そこでCRMシステムの導入により、顧客情報や対応履歴を一元管理して情報共有を円滑化しました。その結果、コミュニケーション不足が解消されただけでなく、データ分析により、最適なアプローチやネクストアクションの判断を迅速にするなどの成果を得ています。
(3)株式会社エヌ・ティ・ティピー・シーコミュニケーションズ
株式会社エヌ・ティ・ティピー・シーコミュニケーションズはネットワーク事業、データセンター事業、セキュリティ機器、通信機器等の製品販売および製品保守サービスなどの事業を展開しています。
同社では、営業活動の属人化や、営業担当者の経験や勘に頼った業務に課題がありました。また、部署間のデータ連携をアナログな方法で行うことによる生産性の低さも問題だったのです。
そのため、CRMシステム導入により、営業プロセスを統一、フローをある程度テンプレート化したうえでPDCAサイクルの仕組みを構築しました。また、商談情報などのスムーズな共有は、顧客対応の質とスピード感の向上にも貢献しています。
(4)ロクシタンジャポン株式会社
自然派化粧品ろ製造・販売するロクシタンジャポン株式会社は、全国に100店舗以上ある実店舗での販売のほか、オンラインショップにも力を入れています。

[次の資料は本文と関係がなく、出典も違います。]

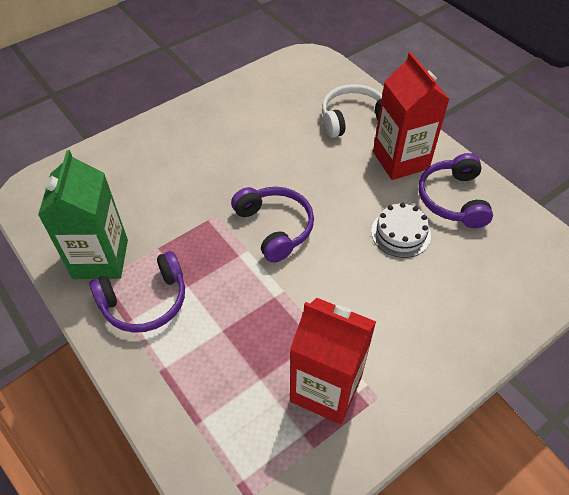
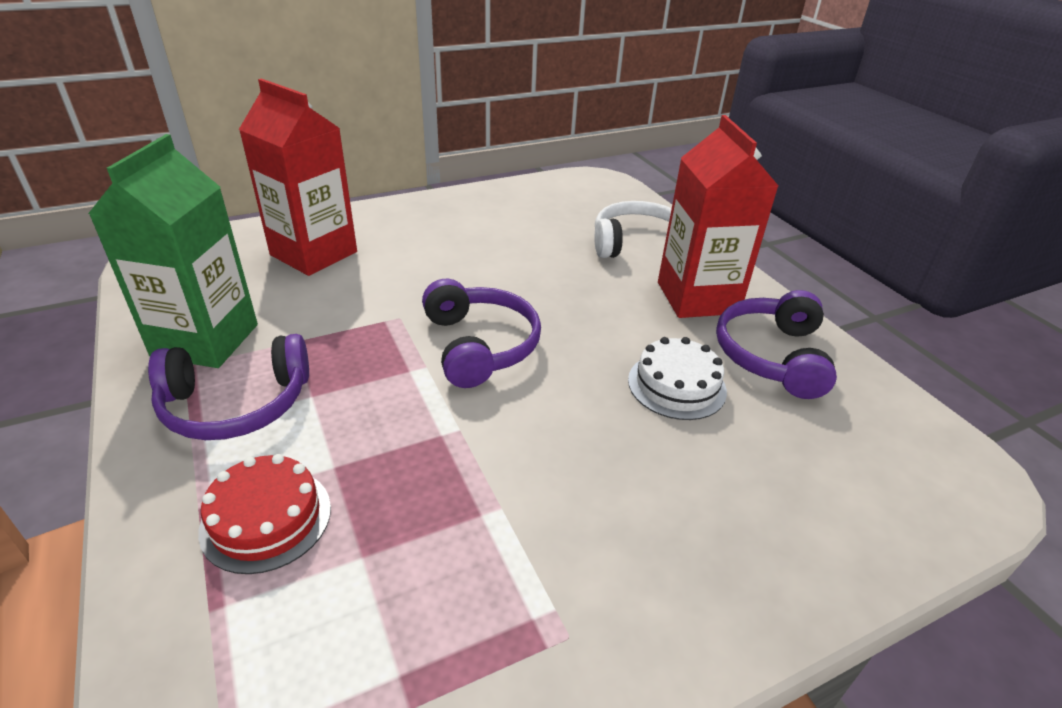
camera: 10 degrees right, 15 degrees down
red carton [290,298,376,425] -> red carton moved to [239,78,357,276]
none -> red cake [198,454,331,574]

以前まで顧客情報は、店舗とECで別々に管理していましたが、当然、購買行動の把握が困難となることから、販売経路にかかわらず顧客へのタッチポイントを一本化する「オムニチャネル戦略」が機能していませんでした。
具体的には、EC顧客への施策であるメルマガを見て実店舗で購入する、実店舗で配布したフライヤーを見てECで購入するなどの購買行動があるため、マーケティング施策の正確な効果測定ができていなかったのです。
CRM導入により顧客情報を集約し、POSとECの顧客情報を連携することにより全ての顧客の購買活動が把握できるようになり様々な分析が可能になりました。
CRM施策の成果を最大化させるポイント
最後に、CRM施策を行う上で、必ず押さえておきたい重要なポイントを2つご紹介します。
(1)KPIを設定し、達成基準を作る
必ずKPIを設定し、評価基準を設けるようにしましょう。この評価基準は、社員の行動基準となるだけでなく、達成基準にもなることから、組織のモチベーション向上にも効果が期待できるはずです。
KPIは、定量と定性で定める必要がありますが、定量的な目標としては、「売上高」などの実質的な利益目標だけでなく、「リード獲得数」、「商談化率」、「受注率」、「リピート率」などで基準を設けると良いでしょう。
(2)PDCAを回し、施策内容を改善させる
KPIで設定した数字を達成できなかった場合、目標自体が現実的であったのであれば、どこかに解決すべきボトルネックがあるはずです。
CRMシステムは、顧客の特性や動向をデータ分析によって可視化するものですが、これらはあくまで蓄積されたデータによる傾向であり、全てではありません。
あくまで、施策立案時に参考にすべき「要素の一つ」である認識を持ちましょう。そのため、達成できなかった場合の原因追及も、多角的な視点で行い改善点を修正することが大切です。
適切なCRM施策による効果的なマーケティングを
顧客情報は、蓄積するだけでは利益を生みません。そのため、顧客管理は単に情報を集めることが目的ではなく、集めた情報を分析して活動に活かすことに、その真価があることを忘れないようにしましょう。
CRMシステムの導入にはコストがかかりますが、その反面、効率的な売上の拡大、そして、顧客満足度の向上も期待できます。ぜひ、自社に適したCRM施策により、リードの顧客化やリピーターの獲得を実現してください。